When setting up a BizTalk application/service in a multi server configuration implementing a well locked down security policy within Active Directory you will find yourself spending a considerable amount of time debugging a variety of security related issues.
Yes, that is an interesting statement to make, but nevertheless quite true and I am certainly not the only person that believes this. I would even go so far to say that 90% if the initial issues that I have encountered during my time deploying a variety of messaging patterns utilising various adapters have related to security.
I guess that is partly due to the nature of the project that I am working on whereby there is a considerable amount of configuration and reconfiguration, where BizTalk 2004 is being utilised as a piece of infrastructure supplying a service. It also does not help having security policy definitions moving numerous times where you would have everything set-up in one domain one week and then this changing the next.

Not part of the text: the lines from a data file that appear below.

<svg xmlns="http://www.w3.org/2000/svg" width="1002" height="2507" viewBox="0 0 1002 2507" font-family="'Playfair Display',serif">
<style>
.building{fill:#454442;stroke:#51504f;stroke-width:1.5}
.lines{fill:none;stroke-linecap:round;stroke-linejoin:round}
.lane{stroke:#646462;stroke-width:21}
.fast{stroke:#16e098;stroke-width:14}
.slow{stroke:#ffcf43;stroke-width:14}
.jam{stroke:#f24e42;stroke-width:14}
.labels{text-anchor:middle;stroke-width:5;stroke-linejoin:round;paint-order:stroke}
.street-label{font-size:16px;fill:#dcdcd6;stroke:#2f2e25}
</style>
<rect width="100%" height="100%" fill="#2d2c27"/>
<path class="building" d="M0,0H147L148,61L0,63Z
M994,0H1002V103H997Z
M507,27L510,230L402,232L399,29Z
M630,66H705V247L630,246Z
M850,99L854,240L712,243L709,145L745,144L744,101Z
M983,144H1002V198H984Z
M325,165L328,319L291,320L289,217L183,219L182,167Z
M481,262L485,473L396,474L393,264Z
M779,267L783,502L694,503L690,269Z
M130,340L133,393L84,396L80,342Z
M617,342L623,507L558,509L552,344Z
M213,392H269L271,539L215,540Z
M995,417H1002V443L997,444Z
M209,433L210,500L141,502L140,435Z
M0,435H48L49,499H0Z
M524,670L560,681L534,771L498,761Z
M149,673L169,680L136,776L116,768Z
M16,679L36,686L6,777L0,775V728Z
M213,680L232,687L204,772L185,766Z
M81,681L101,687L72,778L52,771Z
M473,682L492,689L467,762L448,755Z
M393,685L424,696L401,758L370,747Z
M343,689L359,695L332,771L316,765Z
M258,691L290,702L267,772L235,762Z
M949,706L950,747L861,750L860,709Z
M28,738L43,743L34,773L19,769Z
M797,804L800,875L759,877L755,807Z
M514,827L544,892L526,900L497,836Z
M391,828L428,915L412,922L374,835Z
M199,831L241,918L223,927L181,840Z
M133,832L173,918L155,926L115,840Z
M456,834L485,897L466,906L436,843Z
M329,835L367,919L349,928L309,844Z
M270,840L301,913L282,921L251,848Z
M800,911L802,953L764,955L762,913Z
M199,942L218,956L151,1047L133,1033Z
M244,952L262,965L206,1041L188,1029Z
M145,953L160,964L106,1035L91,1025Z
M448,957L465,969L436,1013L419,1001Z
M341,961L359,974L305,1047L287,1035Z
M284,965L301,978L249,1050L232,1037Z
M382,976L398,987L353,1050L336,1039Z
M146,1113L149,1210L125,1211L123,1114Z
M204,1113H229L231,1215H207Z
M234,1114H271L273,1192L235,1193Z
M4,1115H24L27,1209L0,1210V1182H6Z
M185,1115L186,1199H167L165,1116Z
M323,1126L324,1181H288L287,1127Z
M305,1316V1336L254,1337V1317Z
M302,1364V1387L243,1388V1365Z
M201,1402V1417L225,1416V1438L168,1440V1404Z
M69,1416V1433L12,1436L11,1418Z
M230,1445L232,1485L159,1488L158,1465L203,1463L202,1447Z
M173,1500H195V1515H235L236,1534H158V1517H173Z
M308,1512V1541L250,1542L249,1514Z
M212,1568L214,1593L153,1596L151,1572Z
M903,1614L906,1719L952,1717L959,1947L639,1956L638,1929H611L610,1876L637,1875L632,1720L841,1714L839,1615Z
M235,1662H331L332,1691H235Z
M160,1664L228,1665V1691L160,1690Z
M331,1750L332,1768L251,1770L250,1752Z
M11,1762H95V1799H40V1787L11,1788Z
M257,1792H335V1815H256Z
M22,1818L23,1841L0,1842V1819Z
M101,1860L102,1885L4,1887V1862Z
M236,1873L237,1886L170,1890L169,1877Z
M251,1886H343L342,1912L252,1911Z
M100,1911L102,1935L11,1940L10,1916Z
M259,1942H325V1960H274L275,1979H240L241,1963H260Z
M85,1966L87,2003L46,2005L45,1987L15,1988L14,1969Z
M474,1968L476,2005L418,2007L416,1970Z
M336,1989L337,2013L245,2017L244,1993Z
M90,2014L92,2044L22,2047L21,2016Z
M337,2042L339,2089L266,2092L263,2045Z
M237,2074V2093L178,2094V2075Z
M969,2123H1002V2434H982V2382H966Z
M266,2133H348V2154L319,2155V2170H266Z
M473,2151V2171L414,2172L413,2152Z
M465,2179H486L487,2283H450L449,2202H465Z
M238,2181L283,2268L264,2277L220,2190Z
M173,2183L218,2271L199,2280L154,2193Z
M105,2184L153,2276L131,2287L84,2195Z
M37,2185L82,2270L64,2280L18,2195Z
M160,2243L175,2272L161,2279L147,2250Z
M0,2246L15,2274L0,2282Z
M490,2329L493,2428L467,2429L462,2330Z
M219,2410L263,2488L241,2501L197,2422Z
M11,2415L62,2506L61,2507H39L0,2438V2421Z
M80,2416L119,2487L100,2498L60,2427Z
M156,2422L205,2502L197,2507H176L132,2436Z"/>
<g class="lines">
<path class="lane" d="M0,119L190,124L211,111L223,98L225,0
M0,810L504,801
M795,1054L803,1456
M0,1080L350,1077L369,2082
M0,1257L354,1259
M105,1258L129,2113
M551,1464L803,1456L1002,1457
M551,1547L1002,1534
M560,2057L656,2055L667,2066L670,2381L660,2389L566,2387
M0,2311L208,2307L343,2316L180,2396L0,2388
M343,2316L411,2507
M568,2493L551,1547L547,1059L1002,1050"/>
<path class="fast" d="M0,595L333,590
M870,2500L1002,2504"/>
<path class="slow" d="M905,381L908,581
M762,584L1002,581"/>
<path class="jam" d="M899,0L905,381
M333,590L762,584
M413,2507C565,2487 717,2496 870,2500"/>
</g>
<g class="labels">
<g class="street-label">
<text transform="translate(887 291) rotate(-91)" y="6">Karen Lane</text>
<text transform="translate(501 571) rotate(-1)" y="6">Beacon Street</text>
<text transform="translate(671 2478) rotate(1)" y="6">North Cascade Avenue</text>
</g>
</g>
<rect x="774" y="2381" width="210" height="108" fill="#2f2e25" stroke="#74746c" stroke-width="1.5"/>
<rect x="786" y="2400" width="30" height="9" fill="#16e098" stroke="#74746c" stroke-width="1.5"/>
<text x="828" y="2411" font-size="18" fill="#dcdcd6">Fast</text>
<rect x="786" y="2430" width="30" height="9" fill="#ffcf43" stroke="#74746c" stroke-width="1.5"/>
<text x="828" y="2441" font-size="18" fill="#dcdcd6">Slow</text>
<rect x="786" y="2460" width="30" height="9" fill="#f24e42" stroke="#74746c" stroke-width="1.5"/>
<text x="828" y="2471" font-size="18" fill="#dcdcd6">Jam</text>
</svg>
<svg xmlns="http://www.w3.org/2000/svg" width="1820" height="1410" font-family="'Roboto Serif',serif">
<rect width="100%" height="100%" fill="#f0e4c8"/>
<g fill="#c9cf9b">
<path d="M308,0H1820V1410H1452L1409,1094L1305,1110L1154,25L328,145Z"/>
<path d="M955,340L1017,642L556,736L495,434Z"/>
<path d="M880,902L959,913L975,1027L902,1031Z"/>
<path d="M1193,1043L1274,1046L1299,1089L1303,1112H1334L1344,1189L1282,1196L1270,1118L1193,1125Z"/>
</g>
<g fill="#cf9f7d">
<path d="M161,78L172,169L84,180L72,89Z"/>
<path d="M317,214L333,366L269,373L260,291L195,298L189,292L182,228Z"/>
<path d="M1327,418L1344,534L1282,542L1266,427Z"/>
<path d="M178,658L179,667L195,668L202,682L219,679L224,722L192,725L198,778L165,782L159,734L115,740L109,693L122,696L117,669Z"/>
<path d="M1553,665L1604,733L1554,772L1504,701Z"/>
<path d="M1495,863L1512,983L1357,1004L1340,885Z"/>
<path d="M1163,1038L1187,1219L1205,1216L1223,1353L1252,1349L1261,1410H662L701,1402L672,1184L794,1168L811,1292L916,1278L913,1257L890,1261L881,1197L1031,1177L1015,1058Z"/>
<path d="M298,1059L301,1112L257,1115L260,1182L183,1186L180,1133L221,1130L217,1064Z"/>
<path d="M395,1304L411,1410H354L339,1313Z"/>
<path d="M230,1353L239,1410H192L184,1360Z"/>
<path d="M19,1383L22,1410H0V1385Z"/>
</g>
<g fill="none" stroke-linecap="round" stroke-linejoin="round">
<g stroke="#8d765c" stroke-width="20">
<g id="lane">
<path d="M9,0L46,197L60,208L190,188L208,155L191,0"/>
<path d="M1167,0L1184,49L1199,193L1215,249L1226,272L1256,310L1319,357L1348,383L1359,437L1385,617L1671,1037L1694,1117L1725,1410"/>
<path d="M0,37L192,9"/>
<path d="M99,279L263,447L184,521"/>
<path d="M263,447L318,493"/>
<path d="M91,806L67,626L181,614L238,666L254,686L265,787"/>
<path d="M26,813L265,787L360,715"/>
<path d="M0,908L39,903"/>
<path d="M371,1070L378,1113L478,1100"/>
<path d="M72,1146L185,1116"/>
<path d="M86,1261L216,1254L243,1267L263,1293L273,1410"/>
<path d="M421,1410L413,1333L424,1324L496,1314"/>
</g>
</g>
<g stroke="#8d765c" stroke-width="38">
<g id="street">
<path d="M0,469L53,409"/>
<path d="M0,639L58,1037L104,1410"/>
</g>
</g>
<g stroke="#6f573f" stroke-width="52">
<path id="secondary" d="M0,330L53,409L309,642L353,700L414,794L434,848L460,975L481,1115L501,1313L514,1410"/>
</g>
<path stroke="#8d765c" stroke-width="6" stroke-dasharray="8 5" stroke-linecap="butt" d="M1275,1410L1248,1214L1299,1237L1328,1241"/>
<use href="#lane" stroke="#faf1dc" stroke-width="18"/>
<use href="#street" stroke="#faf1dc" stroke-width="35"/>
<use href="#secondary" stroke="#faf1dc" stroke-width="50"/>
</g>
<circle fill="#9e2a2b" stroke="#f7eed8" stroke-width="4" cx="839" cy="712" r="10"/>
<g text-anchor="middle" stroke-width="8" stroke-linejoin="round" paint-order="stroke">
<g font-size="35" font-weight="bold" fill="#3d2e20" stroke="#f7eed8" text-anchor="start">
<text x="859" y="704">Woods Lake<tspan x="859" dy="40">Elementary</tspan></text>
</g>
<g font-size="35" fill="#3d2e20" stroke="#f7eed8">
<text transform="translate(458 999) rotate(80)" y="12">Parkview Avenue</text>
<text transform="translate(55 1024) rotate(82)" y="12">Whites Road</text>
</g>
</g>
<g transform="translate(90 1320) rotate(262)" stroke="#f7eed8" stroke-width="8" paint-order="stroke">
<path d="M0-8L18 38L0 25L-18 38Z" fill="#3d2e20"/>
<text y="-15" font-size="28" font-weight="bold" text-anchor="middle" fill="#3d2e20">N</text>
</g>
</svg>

After extensive experience in this domain, I would suggest the main tip in diagnosing such errors is to turn on auditing of failures in your security policy for each machine in the BizTalk configuration. Some people may have this configured to do so already, but for others it is not and can be invaluable when determining obscure errors.
Whenever I receive an error now that I do not know the cause of immediately, the first place I check is the security event log to determine whether there have been any failures. Believe me; some errors you receive from BizTalk can indicate a fault with an orchestration, a test harness application, IIS, the format of the XML message - pretty much anything sometimes except the often real cause - a security problem.